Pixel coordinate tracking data
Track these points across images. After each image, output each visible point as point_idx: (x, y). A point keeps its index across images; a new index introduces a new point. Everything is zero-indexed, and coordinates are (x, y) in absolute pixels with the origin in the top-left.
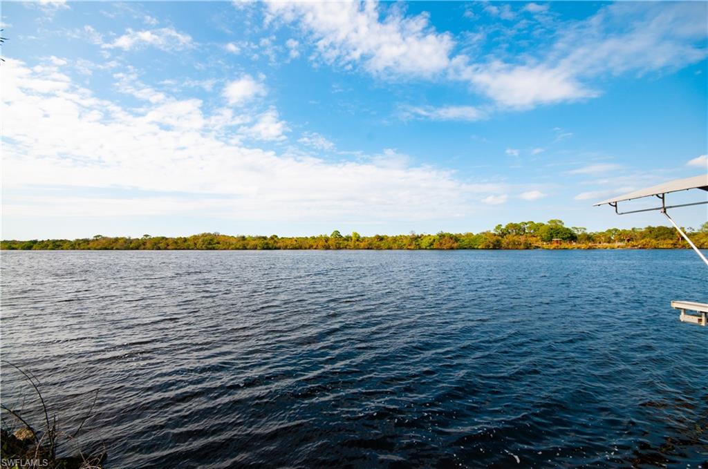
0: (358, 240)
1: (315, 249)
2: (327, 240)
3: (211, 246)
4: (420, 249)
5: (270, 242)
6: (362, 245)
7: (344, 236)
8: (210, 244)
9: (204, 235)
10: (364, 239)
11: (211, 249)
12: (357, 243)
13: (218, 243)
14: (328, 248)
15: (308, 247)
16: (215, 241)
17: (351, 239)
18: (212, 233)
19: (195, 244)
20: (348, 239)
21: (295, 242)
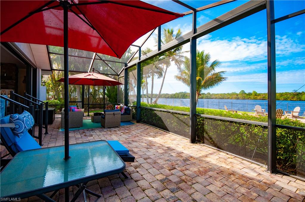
* * *
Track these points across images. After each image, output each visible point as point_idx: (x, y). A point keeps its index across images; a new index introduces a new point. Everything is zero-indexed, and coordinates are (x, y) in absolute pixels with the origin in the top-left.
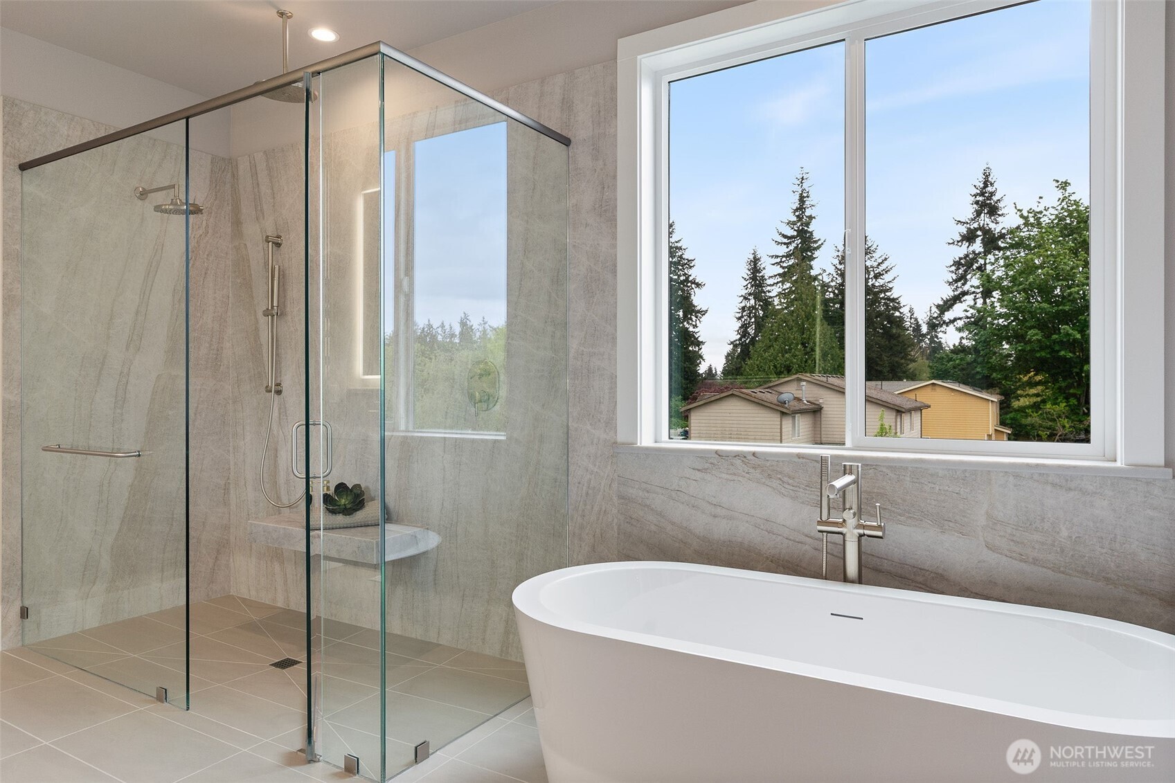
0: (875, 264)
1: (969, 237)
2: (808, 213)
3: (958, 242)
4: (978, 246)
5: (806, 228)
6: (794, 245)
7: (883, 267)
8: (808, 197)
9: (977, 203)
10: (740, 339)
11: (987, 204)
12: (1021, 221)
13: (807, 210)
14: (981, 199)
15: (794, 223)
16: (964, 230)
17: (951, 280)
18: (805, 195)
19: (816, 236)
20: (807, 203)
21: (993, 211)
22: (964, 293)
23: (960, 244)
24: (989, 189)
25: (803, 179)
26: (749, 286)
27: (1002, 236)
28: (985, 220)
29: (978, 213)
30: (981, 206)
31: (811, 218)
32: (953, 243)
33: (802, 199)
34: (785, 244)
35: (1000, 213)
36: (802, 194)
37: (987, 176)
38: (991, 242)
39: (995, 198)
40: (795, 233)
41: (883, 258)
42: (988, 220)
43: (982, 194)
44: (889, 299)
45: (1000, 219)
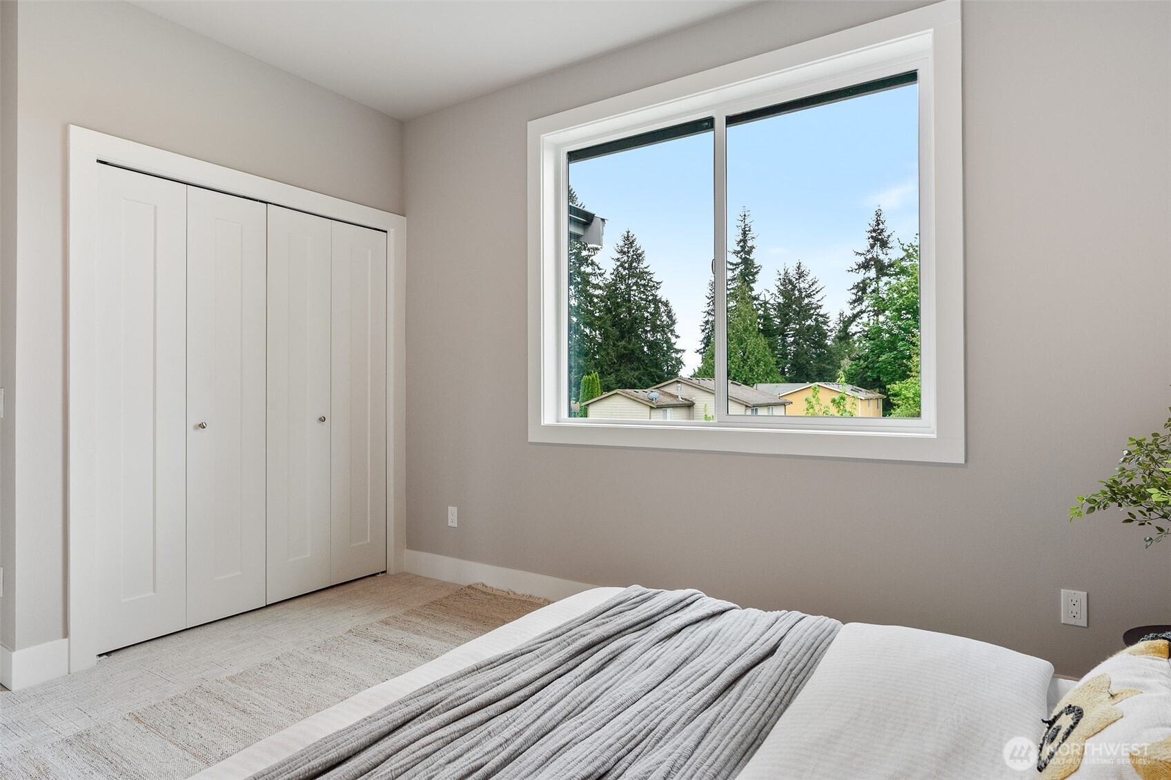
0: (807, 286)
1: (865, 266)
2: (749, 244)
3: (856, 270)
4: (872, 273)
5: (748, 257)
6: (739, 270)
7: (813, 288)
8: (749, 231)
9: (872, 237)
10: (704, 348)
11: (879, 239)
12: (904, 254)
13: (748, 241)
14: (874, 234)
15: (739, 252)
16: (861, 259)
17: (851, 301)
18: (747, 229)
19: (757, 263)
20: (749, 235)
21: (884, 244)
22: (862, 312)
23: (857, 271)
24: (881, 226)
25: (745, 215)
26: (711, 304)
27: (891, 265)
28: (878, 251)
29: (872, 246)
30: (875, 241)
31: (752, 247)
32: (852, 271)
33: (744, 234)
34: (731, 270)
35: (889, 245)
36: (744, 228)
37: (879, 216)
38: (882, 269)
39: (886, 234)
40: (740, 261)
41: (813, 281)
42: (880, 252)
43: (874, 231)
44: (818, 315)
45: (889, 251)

**Exercise prompt:** Please copy the lines in the records above between the one holding "17: (351, 239)" and the one holding "21: (295, 242)", inclusive, exactly and with no other line.

**Task response:**
17: (351, 239)
18: (212, 233)
19: (195, 244)
20: (348, 239)
21: (295, 242)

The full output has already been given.